** Page excerpt follows **
Portal:Toolforge/Admin/Kubernetes/RBAC and Pod security

This page contains the design of Role-based Access Control (RBAC) and Pod Security system that Toolforge Kubernetes cluster uses.

Kubernetes RBAC Role-bindings

Roles are assigned at either the namespace level (rolebinding) or cluster level (clusterrolebinding) through bindings. A role binding links an API object to a user, serviceaccount or similar system object with one or more verbs. These verbs do not universally make sense for all API objects, and the documentation can be sparse outside of code-based, generated docs. In general, Toolforge user accounts are only permitted to act within their particular namespace, and therefore, they usually will have things applied via a rolebinding within the scope of their namespace.

Pod Security

As of today, we implement pod security controls using kyverno policies.

The source of truth for the policy definition is in the maintain-kubeusers repository:

Roles

Root on the controlplane can use the "cluster-admin" role by default. Not much else should be using that. Special roles should be defined for Toolforge services that offer the minimum required capabilities only. Toolforge users can all use the same role defined at the cluster level (a "ClusterRole") with a namespaced role binding.

Toolforge user roles

The Toolforge users all share one cluster role that they can only use within their namespaces.

YAML

Explanation

The easiest way to visualize all that is as a table.
** End of Page excerpt **
** Entries shown follows **
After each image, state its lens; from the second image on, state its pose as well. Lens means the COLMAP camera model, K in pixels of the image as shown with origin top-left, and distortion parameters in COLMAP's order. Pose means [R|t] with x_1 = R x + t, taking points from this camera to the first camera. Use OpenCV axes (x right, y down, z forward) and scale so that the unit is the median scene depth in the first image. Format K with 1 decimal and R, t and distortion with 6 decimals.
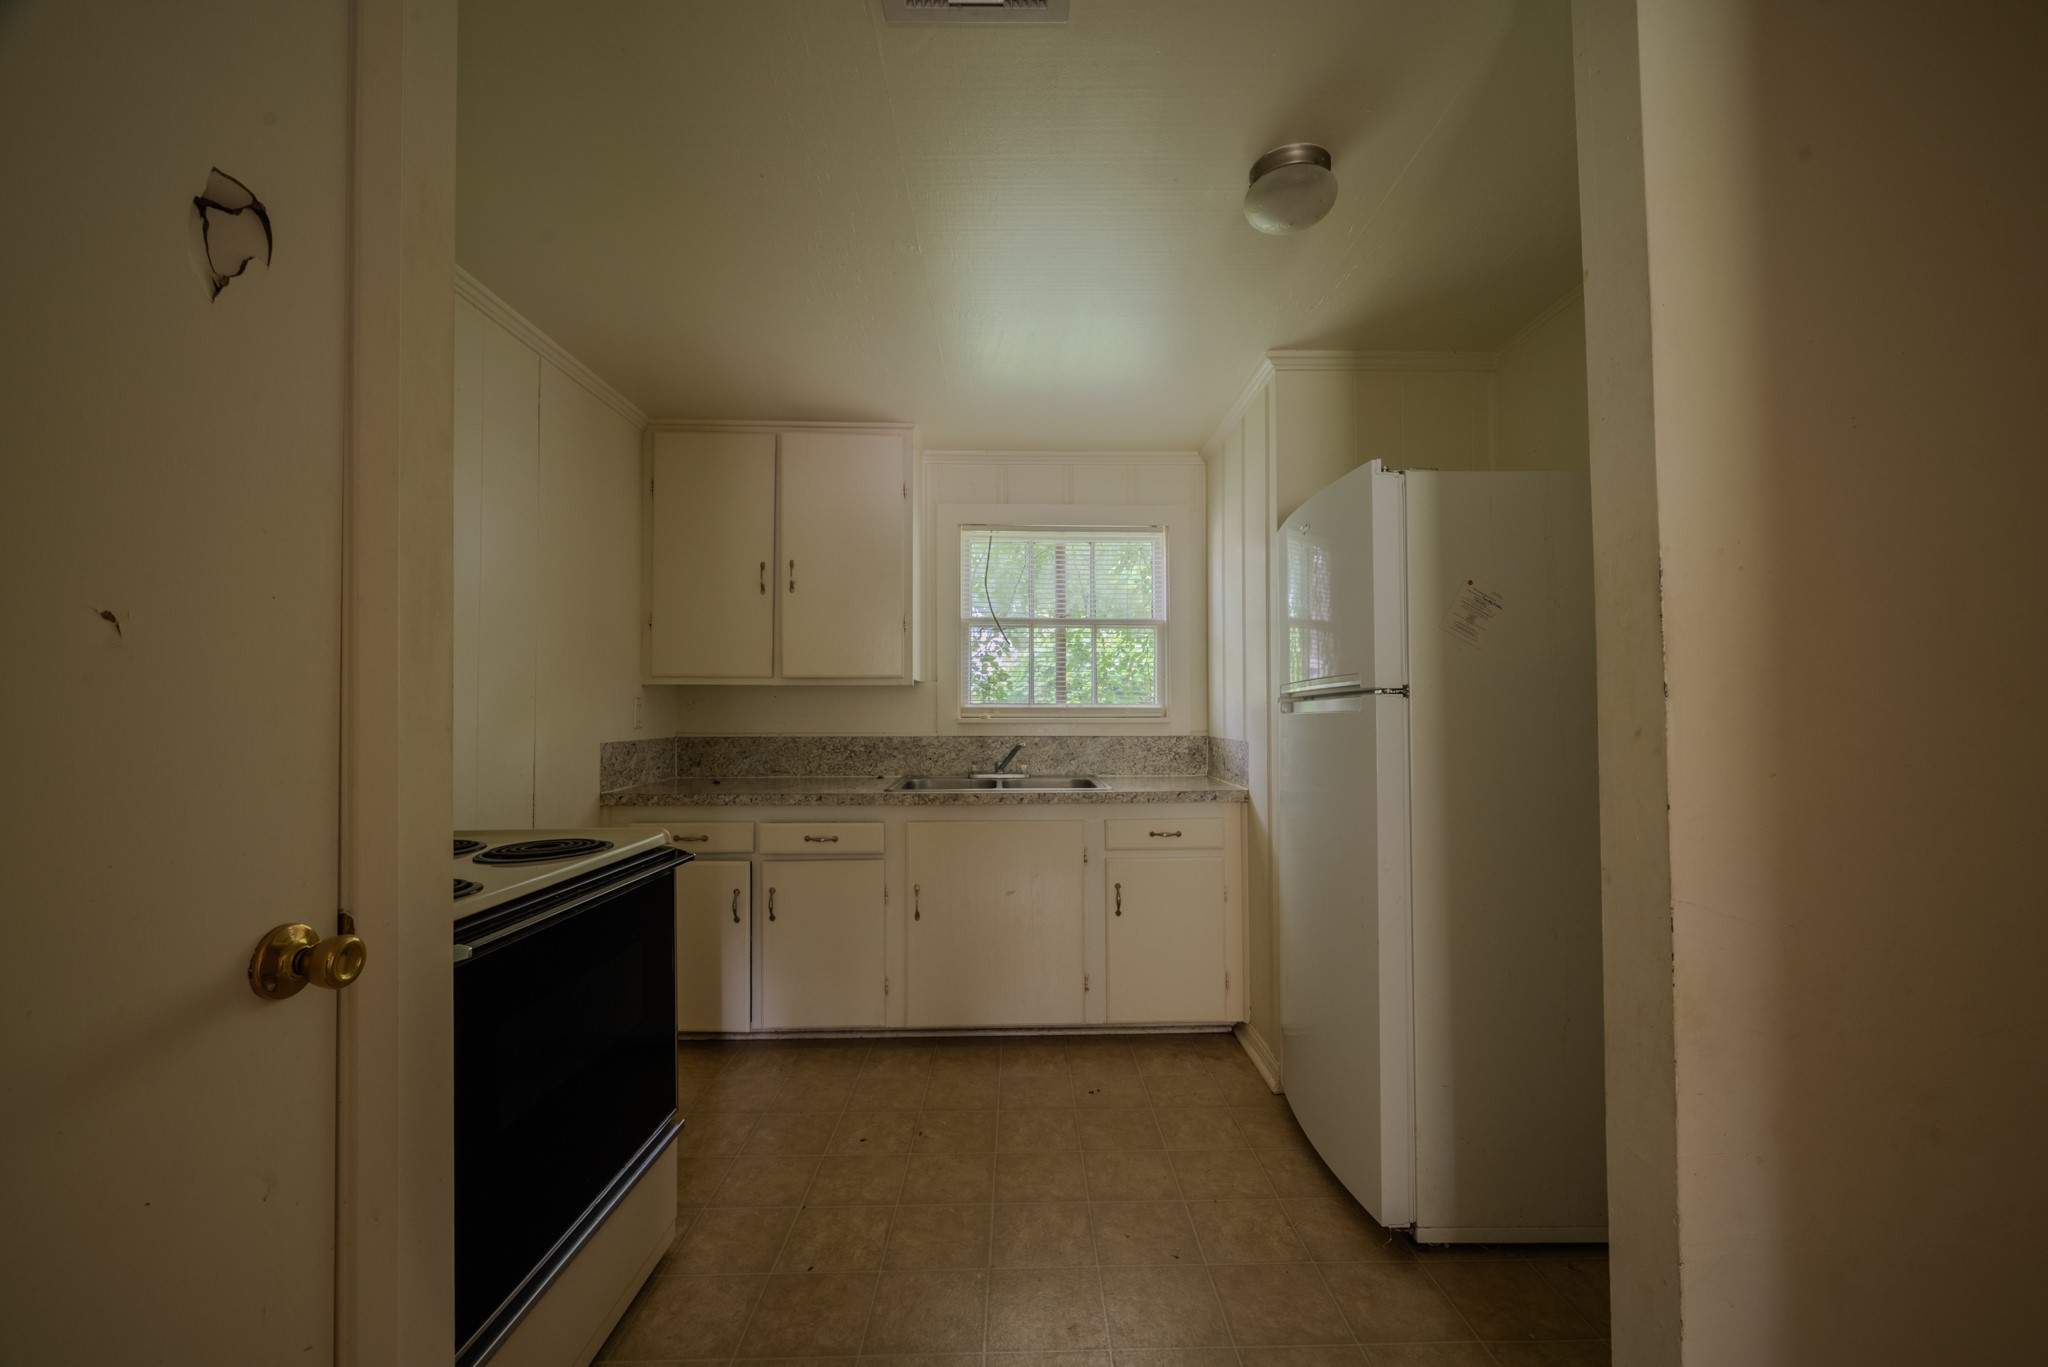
lens RADIAL K [[808.4, 0, 1032.6], [0, 808.4, 693.0], [0, 0, 1]] dist [-0.000785, -0.000358]
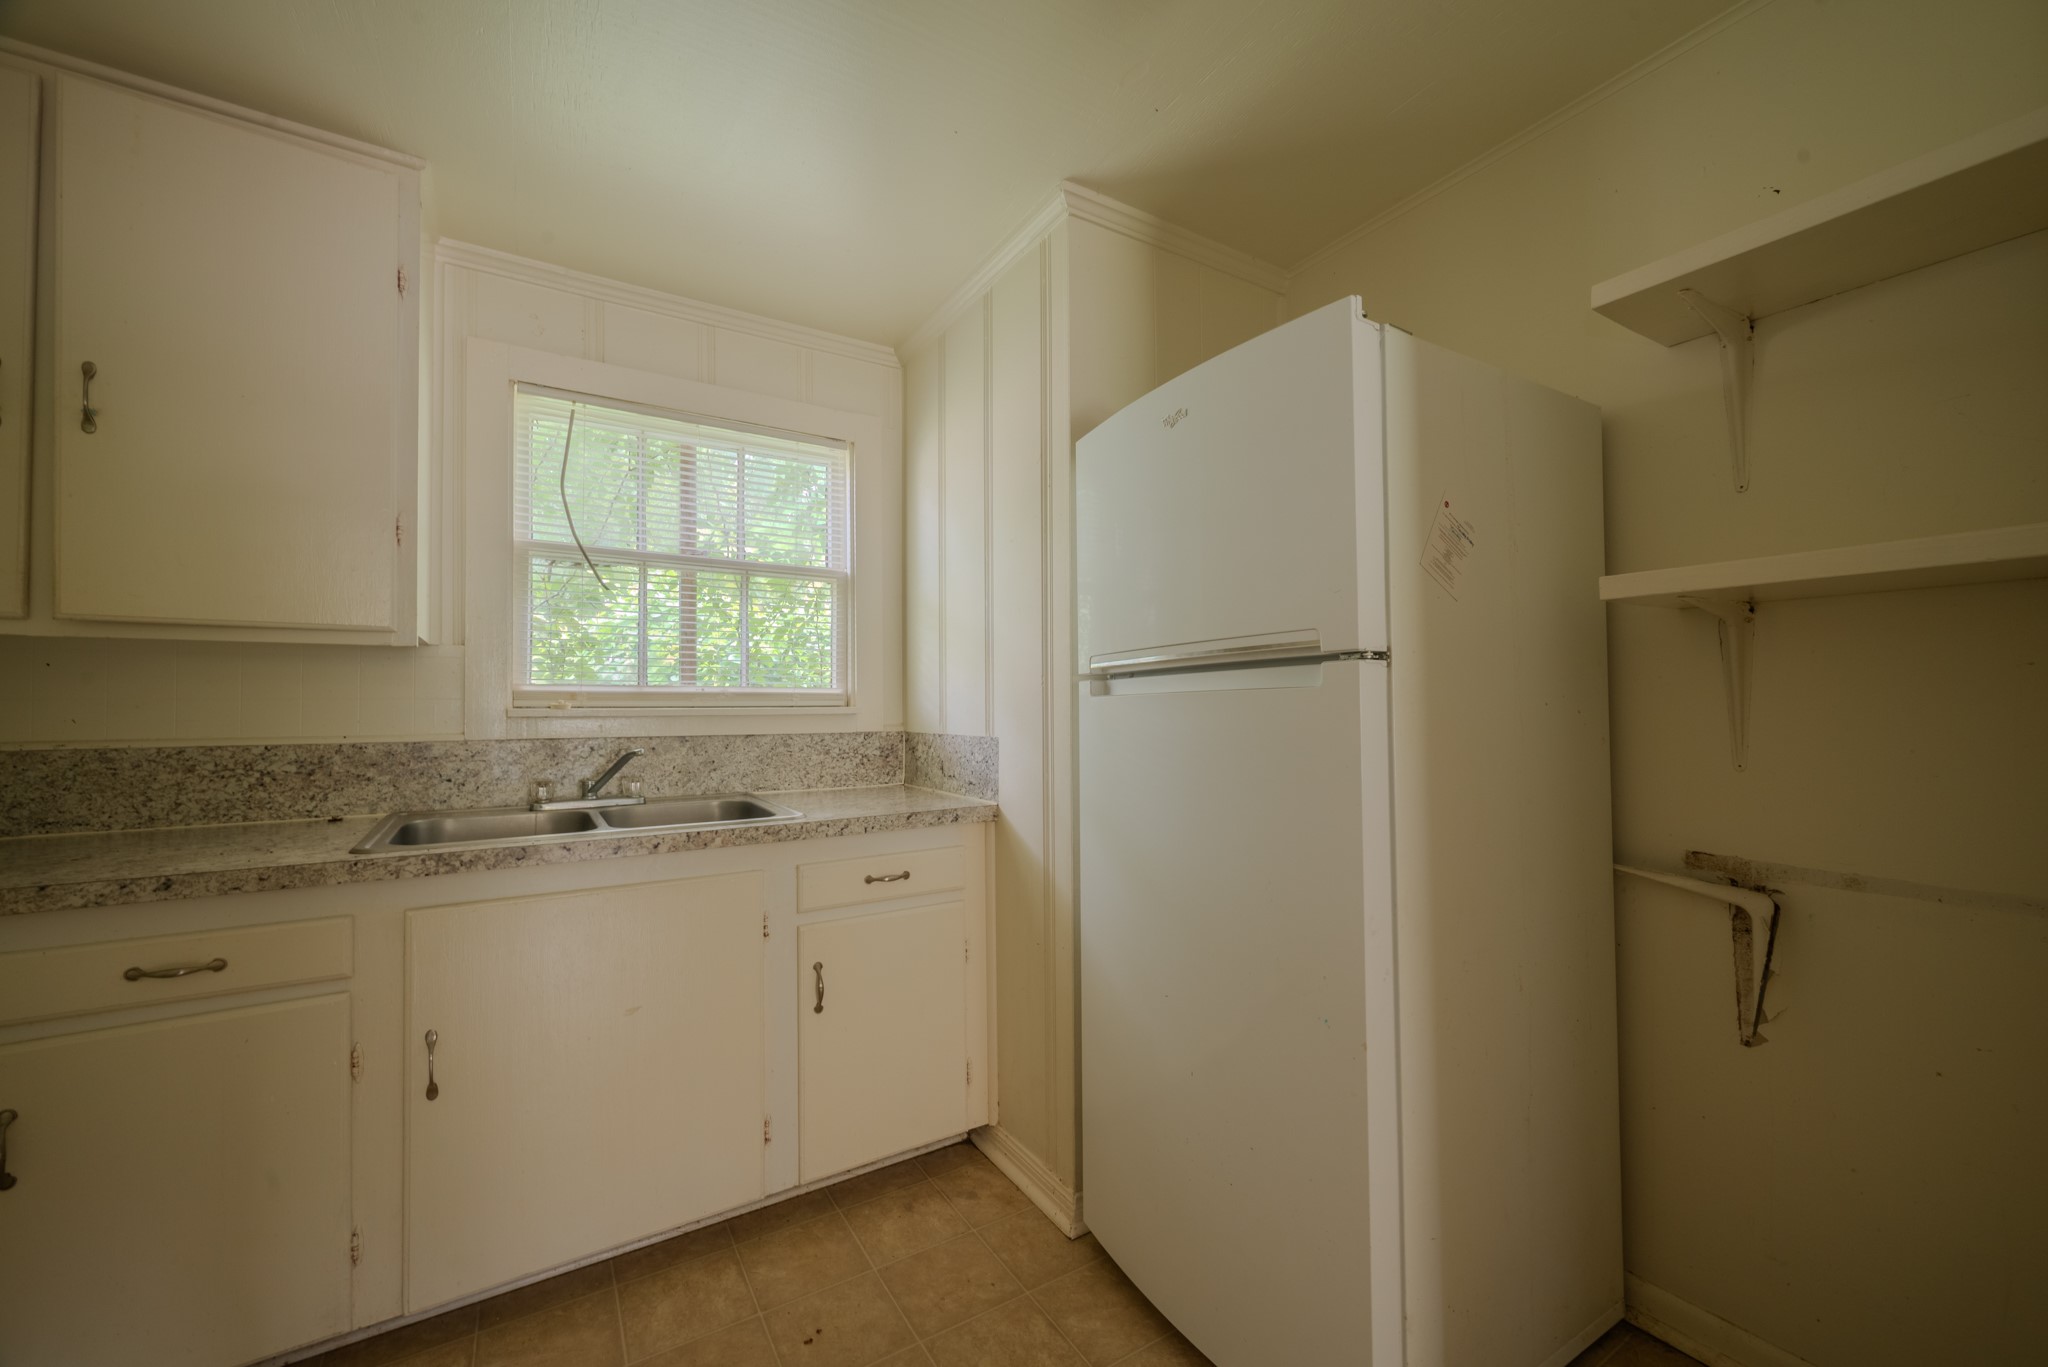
lens RADIAL K [[808.4, 0, 1032.6], [0, 808.4, 693.0], [0, 0, 1]] dist [-0.000785, -0.000358]
pose [[0.858952, 0.005237, 0.512029, -0.076614], [-0.008200, 0.999960, 0.003528, 0.016905], [-0.511990, -0.007229, 0.858961, 0.352977]]
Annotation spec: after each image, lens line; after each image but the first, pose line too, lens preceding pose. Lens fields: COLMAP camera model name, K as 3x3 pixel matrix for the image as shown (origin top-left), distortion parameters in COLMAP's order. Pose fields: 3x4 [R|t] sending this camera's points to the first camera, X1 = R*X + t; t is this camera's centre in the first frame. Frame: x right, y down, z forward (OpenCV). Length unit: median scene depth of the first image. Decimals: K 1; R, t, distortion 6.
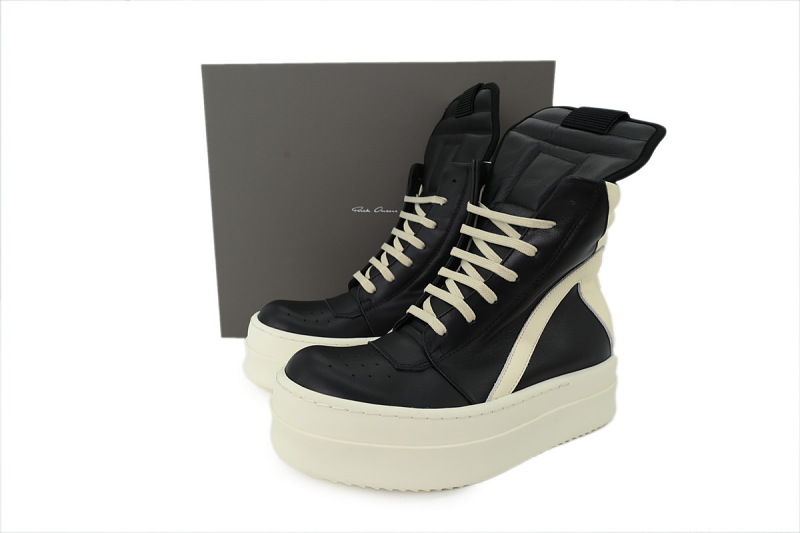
** End of Entries shown **
Your instructions
Reproduce the passage of the RBAC and Pod security page starting at "Portal:Toolforge/Admin/Kubernetes/RBAC and Pod" and ending at "of their namespace.", switching "namespace" to "project" wherever it occurs. The entries are independent material, unconnected to the RBAC and Pod security page.

Result
Portal:Toolforge/Admin/Kubernetes/RBAC and Pod security

This page contains the design of Role-based Access Control (RBAC) and Pod Security system that Toolforge Kubernetes cluster uses.

Kubernetes RBAC Role-bindings

Roles are assigned at either the project level (rolebinding) or cluster level (clusterrolebinding) through bindings. A role binding links an API object to a user, serviceaccount or similar system object with one or more verbs. These verbs do not universally make sense for all API objects, and the documentation can be sparse outside of code-based, generated docs. In general, Toolforge user accounts are only permitted to act within their particular project, and therefore, they usually will have things applied via a rolebinding within the scope of their project.